Одним из преимуществ жизни в Норт Сайде было наличие незастроенной участка размером с квартал по Сикоморной улице. Пять акров непролазных кустов и приземистых деревьев тянулись вниз, к замерзшей речушке. Папа Пита говорил, что этот участок в таком состоянии находится уже давно и, вероятнее всего, таковой в ближайшее время и останется из-за какого-то бесконечного спора о том, кому она принадлежит, и что можно было бы на ней построить. «В конце концов, от этих споров никто не выигрывает, только юристы, — сказал он Питу. — Помни это».

По мнению Пита, дети, которые хотели немного отдохнуть от родителей, тоже выигрывали.

Дорожка шла извилистой диагональю мимо обнаженные зимой деревья, в конце упираясь в Зал отдыха на Березовой улице, старый Нортфилдский молодежный центр, который доживал последние дни. В теплую погоду на дорожке и вокруг слонялись старшие ребята — приводили сюда своих подружек, курили сигареты или дурь, пили пиво, — но этого времени там никого не было. А если взрослых ребят нет, значит, путь свободен.

Иногда Пит приводил сюда сестру, когда родители серьезно заводились, а это случалось все чаще и чаще. Придя в Зал отдыха, они бросали мяч в ко-шик, смотрели видео или играли в шашки. Он не знал, куда поведет ее, если Зал закроется. Здесь и пойти было больше ни куда, кроме «Зоне», круглосуточной лавки. Сам он, прогуливаясь в одиночестве, доходил только до ручья, бросал камни в воду или зимой разбивал ними лед, проверяя, сможет пробить дыру, и наслаждаясь покоем.

Авки-гавки — это, конечно, плохо, но больше всего он боялся, что папа — который всегда за таблетки оксиконтина был всегда немного не в себе — когда-нибудь поднимет руку на мать. Это уже окончательно разорвет ткань их брака. А если нет? Если она будет терпеть побои?
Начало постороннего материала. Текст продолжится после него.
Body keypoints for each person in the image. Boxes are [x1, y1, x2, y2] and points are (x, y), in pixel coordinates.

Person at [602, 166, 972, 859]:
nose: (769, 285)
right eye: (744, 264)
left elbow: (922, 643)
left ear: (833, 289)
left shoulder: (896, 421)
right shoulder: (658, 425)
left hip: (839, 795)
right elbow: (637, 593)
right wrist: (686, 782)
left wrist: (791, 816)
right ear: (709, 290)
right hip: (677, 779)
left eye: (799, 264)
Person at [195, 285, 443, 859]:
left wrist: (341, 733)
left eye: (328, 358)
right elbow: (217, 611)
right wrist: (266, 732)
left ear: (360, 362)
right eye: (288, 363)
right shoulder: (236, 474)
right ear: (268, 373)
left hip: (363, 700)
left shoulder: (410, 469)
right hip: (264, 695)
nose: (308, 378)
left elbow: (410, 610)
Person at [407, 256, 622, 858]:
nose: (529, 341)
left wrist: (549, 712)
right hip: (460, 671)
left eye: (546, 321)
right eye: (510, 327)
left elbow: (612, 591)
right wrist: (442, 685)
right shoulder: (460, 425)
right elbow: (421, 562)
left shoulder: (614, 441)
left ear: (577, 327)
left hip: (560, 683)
Это было бы еще хуже.

«Но этого никогда не случится, — убеждал себя Пит. — Папа никогда не сделает такого».

А если таки сделает?

Сегодня днем река еще была покрыта льдом, но лед сдавался прогнившим и был весь покрыт большими желтыми пятнами, как будто какой-то великан здесь остановился помочиться. Выходить на него Пит не решился. Нет, если бы лед проломился, он бы не утонул, ничего такого — воды здесь было по колено, — но ему не хотелось возвращаться в дома и объяснять, почему штаны и носки мокрые. Он сел на поваленное дерево, бросил несколько камней (маленькие отскакивали и катились, а большие пробивали желтые полосы), потом просто стал смотреть на небо. С запада на восток по нему плыли пушистые облака, больше похожие на весенние, чем на зимние. Одна туча напоминала старуху с горбом (а может, это был рюкзак?), другая — зайца, был там еще дракон и…
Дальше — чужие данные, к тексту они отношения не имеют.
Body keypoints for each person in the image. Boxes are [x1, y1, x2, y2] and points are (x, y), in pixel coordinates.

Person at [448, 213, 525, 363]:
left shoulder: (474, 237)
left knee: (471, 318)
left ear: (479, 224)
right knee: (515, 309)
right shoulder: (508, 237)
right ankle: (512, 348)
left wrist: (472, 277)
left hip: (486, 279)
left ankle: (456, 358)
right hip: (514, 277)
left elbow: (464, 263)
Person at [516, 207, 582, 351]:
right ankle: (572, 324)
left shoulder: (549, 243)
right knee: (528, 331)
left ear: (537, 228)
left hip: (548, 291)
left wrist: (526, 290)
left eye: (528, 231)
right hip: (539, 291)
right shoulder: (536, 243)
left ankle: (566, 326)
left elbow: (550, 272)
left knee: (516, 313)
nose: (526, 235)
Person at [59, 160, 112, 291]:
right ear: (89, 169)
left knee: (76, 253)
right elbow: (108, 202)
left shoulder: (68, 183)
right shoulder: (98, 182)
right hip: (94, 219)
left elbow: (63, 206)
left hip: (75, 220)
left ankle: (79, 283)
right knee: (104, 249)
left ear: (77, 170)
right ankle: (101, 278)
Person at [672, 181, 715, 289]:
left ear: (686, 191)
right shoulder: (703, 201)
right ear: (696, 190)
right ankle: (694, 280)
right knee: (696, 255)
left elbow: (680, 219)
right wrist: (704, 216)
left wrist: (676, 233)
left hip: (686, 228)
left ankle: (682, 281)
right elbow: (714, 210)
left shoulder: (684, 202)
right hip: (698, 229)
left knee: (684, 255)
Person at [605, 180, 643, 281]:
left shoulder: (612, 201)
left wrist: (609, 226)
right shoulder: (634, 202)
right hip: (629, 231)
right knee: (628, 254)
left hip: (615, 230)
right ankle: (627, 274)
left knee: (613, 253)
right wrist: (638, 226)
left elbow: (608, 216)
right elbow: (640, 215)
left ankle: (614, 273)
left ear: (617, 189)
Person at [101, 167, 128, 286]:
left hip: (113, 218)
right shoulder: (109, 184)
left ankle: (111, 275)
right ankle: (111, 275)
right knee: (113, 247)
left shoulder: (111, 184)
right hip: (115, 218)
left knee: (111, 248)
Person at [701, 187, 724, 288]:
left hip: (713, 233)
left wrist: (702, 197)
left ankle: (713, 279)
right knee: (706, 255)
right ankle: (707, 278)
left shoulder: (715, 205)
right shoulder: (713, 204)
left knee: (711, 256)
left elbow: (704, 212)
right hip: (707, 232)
Глухой звук, будто упало что-то тяжелое, хрупкое, отвлек его. Он повернулся влево и увидел, что кусок берега, подточенный снегом, который таял в течение недели, обвалился, обнажив корни дерева, которое и без того угрожающе нахи-лилось — вот-вот рухнет. Пространство, что уволился, был похож на пещеру, и, если он не ошибался — кто его знает, может, это просто тень, — там что-то лежало.

Пит подошел к дереву, ухватился за одну из голых ветвей и нагнулся, чтобы лучше рассмотреть. Действительно, внутри что-то было, причем что-то большое. Край ящика?

Он спустился вниз вдоль берега, выдалбливая каблуками ступеньки в раскисшей земле. Оказавшись под местом небольшого обвала, Пит сел на корточки. Он увидел потрескавшуюся черную кожу и металлические полосы с заклепками, а еще ручку размером со стремя. Сундук! Кто-то спрятал здесь сундук.

Измученный возбуждением и интересом, Пит схватился за ручку и дернул. Сундук не шелохнулась. Слишком крепко засел в земле. Пит снова потянул, но с таким же успехом. Нет, не вытащить. Без инструментов — точно.